» THE PROBLEM: The copy should hold exactly the lines below from the one that contains "Certificazioni" through the one that contains "esforzarnos. Con nuestras" and nothing else, so no pictures.

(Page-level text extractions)

------------

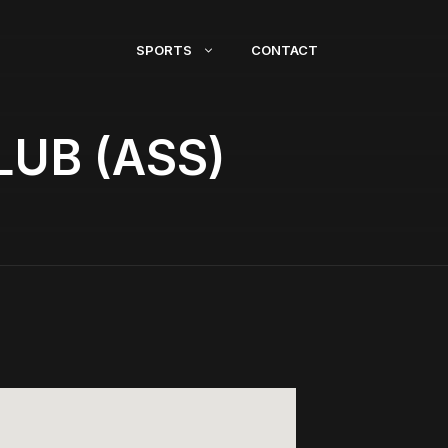
SPORTS
CONTACT
UB (ASS)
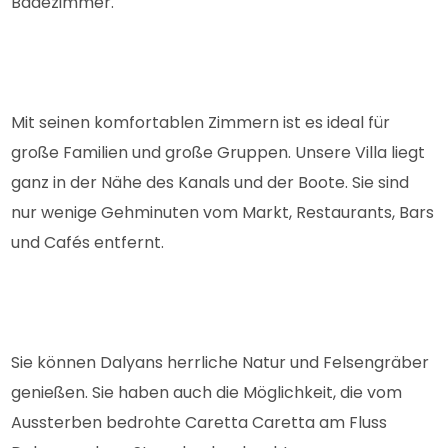
Badezimmer.
Mit seinen komfortablen Zimmern ist es ideal für
große Familien und große Gruppen. Unsere Villa liegt
ganz in der Nähe des Kanals und der Boote. Sie sind
nur wenige Gehminuten vom Markt, Restaurants, Bars
und Cafés entfernt.
Sie können Dalyans herrliche Natur und Felsengräber
genießen. Sie haben auch die Möglichkeit, die vom
Aussterben bedrohte Caretta Caretta am Fluss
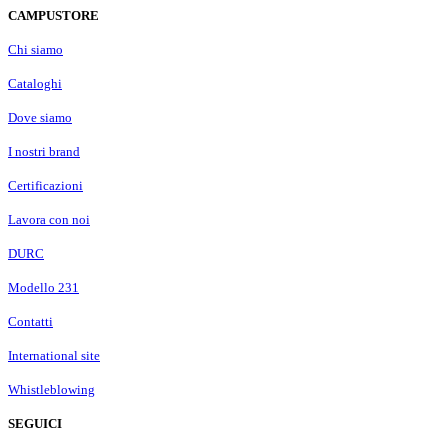
CAMPUSTORE
Chi siamo
Cataloghi
Dove siamo
I nostri brand
Certificazioni
Lavora con noi
DURC
Modello 231
Contatti
International site
Whistleblowing
SEGUICI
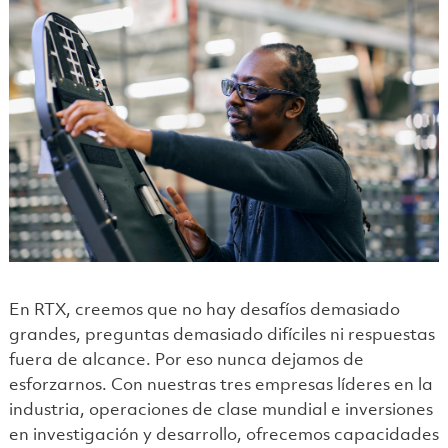
En RTX, creemos que no hay desafíos demasiado
grandes, preguntas demasiado difíciles ni respuestas
fuera de alcance. Por eso nunca dejamos de
esforzarnos. Con nuestras tres empresas líderes en la
industria, operaciones de clase mundial e inversiones
en investigación y desarrollo, ofrecemos capacidades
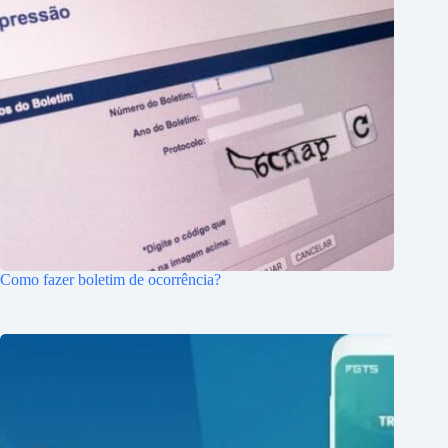
Como fazer boletim de ocorrência?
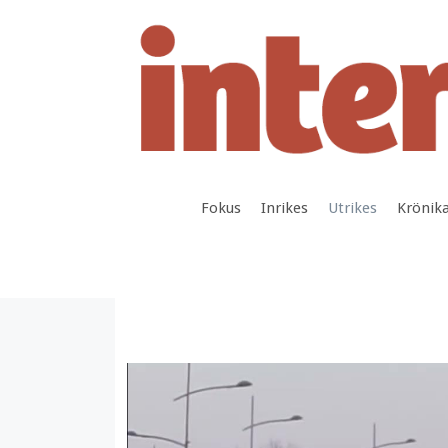
Hoppa
till
innehåll
Fokus
Inrikes
Utrikes
Krönik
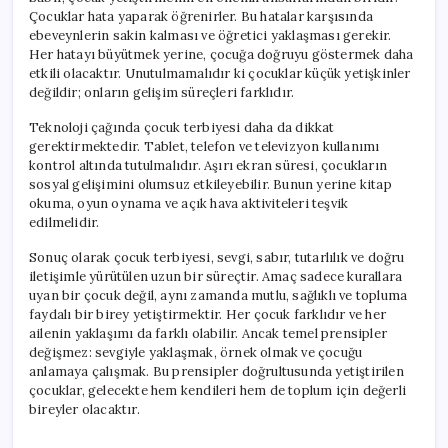
Çocuklar hata yaparak öğrenirler. Bu hatalar karşısında
ebeveynlerin sakin kalması ve öğretici yaklaşması gerekir.
Her hatayı büyütmek yerine, çocuğa doğruyu göstermek daha
etkili olacaktır. Unutulmamalıdır ki çocuklar küçük yetişkinler
değildir; onların gelişim süreçleri farklıdır.
Teknoloji çağında çocuk terbiyesi daha da dikkat
gerektirmektedir. Tablet, telefon ve televizyon kullanımı
kontrol altında tutulmalıdır. Aşırı ekran süresi, çocukların
sosyal gelişimini olumsuz etkileyebilir. Bunun yerine kitap
okuma, oyun oynama ve açık hava aktiviteleri teşvik
edilmelidir.
Sonuç olarak çocuk terbiyesi, sevgi, sabır, tutarlılık ve doğru
iletişimle yürütülen uzun bir süreçtir. Amaç sadece kurallara
uyan bir çocuk değil, aynı zamanda mutlu, sağlıklı ve topluma
faydalı bir birey yetiştirmektir. Her çocuk farklıdır ve her
ailenin yaklaşımı da farklı olabilir. Ancak temel prensipler
değişmez: sevgiyle yaklaşmak, örnek olmak ve çocuğu
anlamaya çalışmak. Bu prensipler doğrultusunda yetiştirilen
çocuklar, gelecekte hem kendileri hem de toplum için değerli
bireyler olacaktır.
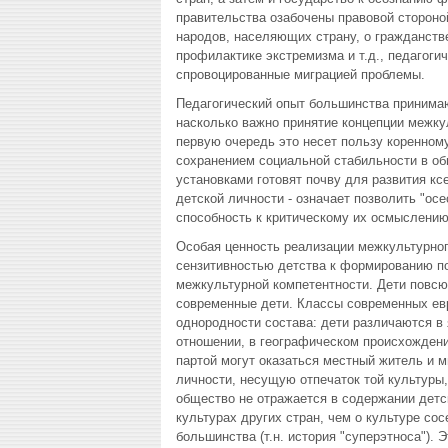
правительства озабочены правовой стороно
народов, населяющих страну, о гражданств
профилактике экстремизма и т.д., педагоги
спровоцированные миграцией проблемы.
Педагогический опыт большинства принимаю
насколько важно принятие концепции межку
первую очередь это несет пользу коренном
сохранением социальной стабильности в об
установками готовят почву для развития к
детской личности - означает позволить "ос
способность к критическому их осмыслени
Особая ценность реализации межкультурног
сензитивностью детства к формированию п
межкультурной компетентности. Дети повсюд
современные дети. Классы современных евр
однородности состава: дети различаются в 
отношении, в географическом происхождении
партой могут оказаться местный житель и 
личности, несущую отпечаток той культуры,
общество не отражается в содержании детск
культурах других стран, чем о культуре сос
большинства (т.н. история "суперэтноса").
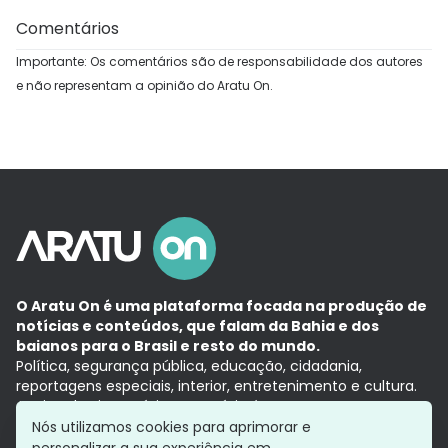
Comentários
Importante: Os comentários são de responsabilidade dos autores
e não representam a opinião do Aratu On.
O Aratu On é uma plataforma focada na produção de
notícias e conteúdos, que falam da Bahia e dos
baianos para o Brasil e resto do mundo.
Política, segurança pública, educação, cidadania,
reportagens especiais, interior, entretenimento e cultura.
Aqui, tudo vira notícia e a notícia é no tempo presente,
com a credibilidade do
Grupo Aratu.
Nós utilizamos cookies para aprimorar e
Grupo Aratu
Política de privacidade
Anuncie conosco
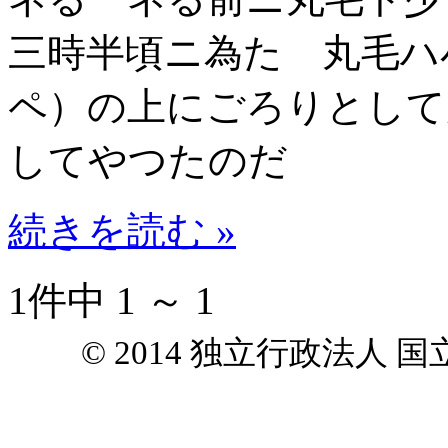
三時半頃ニ為た 丸毛ハ
ペ）の上にごろりとして
してやつたのだ
続きを読む »
1件中 1 ～ 1
© 2014 独立行政法人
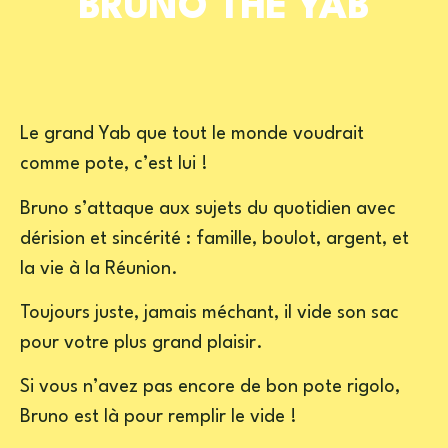
BRUNO THE YAB
Le grand Yab que tout le monde voudrait
comme pote, c’est lui !
Bruno s’attaque aux sujets du quotidien avec
dérision et sincérité : famille, boulot, argent, et
la vie à la Réunion.
Toujours juste, jamais méchant, il vide son sac
pour votre plus grand plaisir.
Si vous n’avez pas encore de bon pote rigolo,
Bruno est là pour remplir le vide !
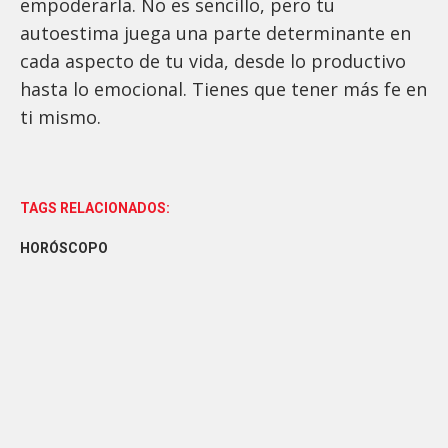
empoderarla. No es sencillo, pero tu
autoestima juega una parte determinante en
cada aspecto de tu vida, desde lo productivo
hasta lo emocional. Tienes que tener más fe en
ti mismo.
TAGS RELACIONADOS:
HORÓSCOPO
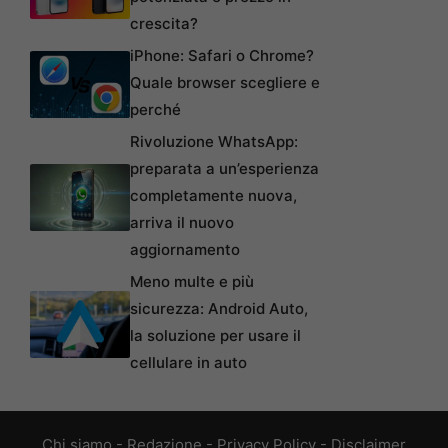
crescita?
iPhone: Safari o Chrome?
Quale browser scegliere e
perché
Rivoluzione WhatsApp:
preparata a un’esperienza
completamente nuova,
arriva il nuovo
aggiornamento
Meno multe e più
sicurezza: Android Auto,
la soluzione per usare il
cellulare in auto
Chi siamo
-
Redazione
-
Privacy Policy
-
Disclaimer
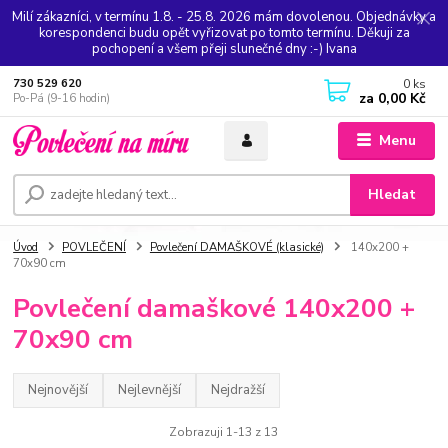
Milí zákazníci, v termínu 1.8. - 25.8. 2026 mám dovolenou. Objednávky a
korespondenci budu opět vyřizovat po tomto termínu. Děkuji za
pochopení a všem přeji slunečné dny :-) Ivana
0
ks
730 529 620
za
0,00 Kč
Po-Pá (9-16 hodin)
Menu
Hledat
Úvod
POVLEČENÍ
Povlečení DAMAŠKOVÉ (klasické)
140x200 +
70x90 cm
Povlečení damaškové 140x200 +
70x90 cm
Nejnovější
Nejlevnější
Nejdražší
Zobrazuji 1-13 z 13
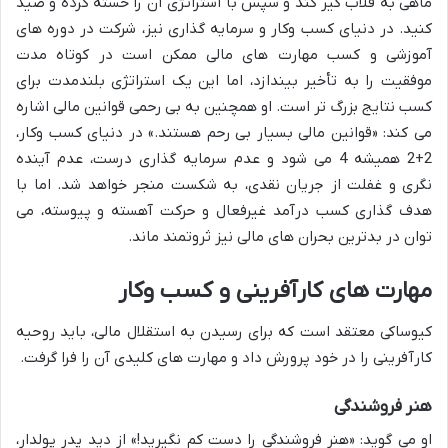
ماهی به قلاب گیر کند و سپس با استراتژی آن را خسته کرده و صید
کنید. در دنیای کسب وکار و سرمایه گذاری نیز، شرکت در دوره های
آموزشی و کسب مهارت های مالی ممکن است در کوتاه مدت
موفقیت را به تأخیر بیندازد، اما این یک استراتژی بلندمدت برای
کسب نتایج بزرگ تر است. او همچنین به بی رحمی قوانین مالی اشاره
می کند: «قوانین مالی بسیار بی رحم هستند.» در دنیای کسب وکار،
2+2 همیشه 4 می شود و عدم سرمایه گذاری درست، عدم آینده
نگری و غفلت از جریان نقدی، به شکست منجر خواهد شد. اما با
هدف گذاری کسب درآمد غیرفعال و حرکت آهسته و پیوسته، می
توان در بدترین بحران های مالی نیز ثروتمند ماند.
مهارت های کارآفرینی و کسب وکار
کیوساکی معتقد است که برای رسیدن به استقلال مالی، باید روحیه
کارآفرینی را در خود پرورش داد و مهارت های کلیدی آن را فرا گرفت.
هنر فروشندگی
او می گوید: «هنر فروشندگی را دست کم نگیرید!» از دید پدر پولدار،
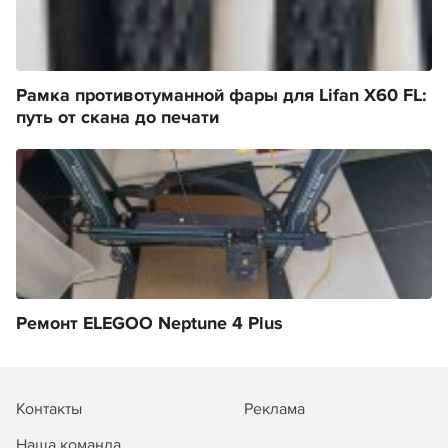
Рамка противотуманной фары для Lifan X60 FL:
путь от скана до печати
Ремонт ELEGOO Neptune 4 Plus
Контакты
Реклама
Наша команда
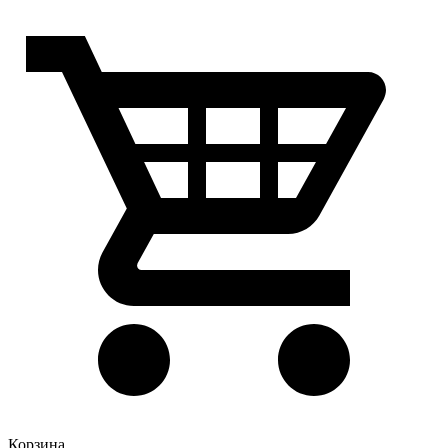
Корзина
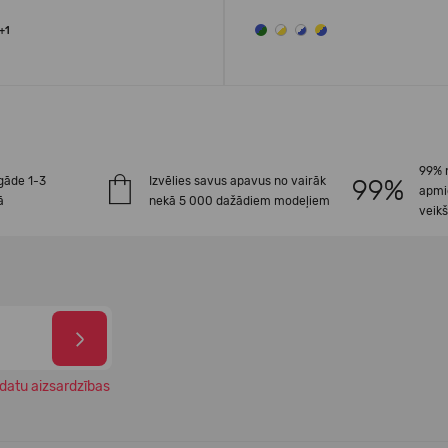
+1
99% 
gāde 1-3
Izvēlies savus apavus no vairāk
apmi
ā
nekā 5 000 dažādiem modeļiem
veik
datu aizsardzības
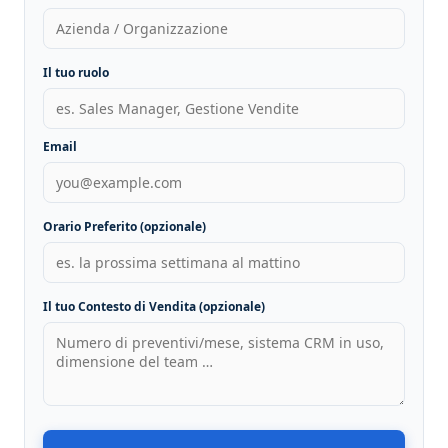
Il tuo ruolo
Email
Orario Preferito (opzionale)
Il tuo Contesto di Vendita (opzionale)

------------

» SOLUTION:
Certificazioni
Lavora con noi
DURC
Modello 231
Contatti
International site
Whistleblowing
SEGUICI
En RTX, creemos que no hay desafíos demasiado
grandes, preguntas demasiado difíciles ni respuestas
fuera de alcance. Por eso nunca dejamos de
esforzarnos. Con nuestras tres empresas líderes en la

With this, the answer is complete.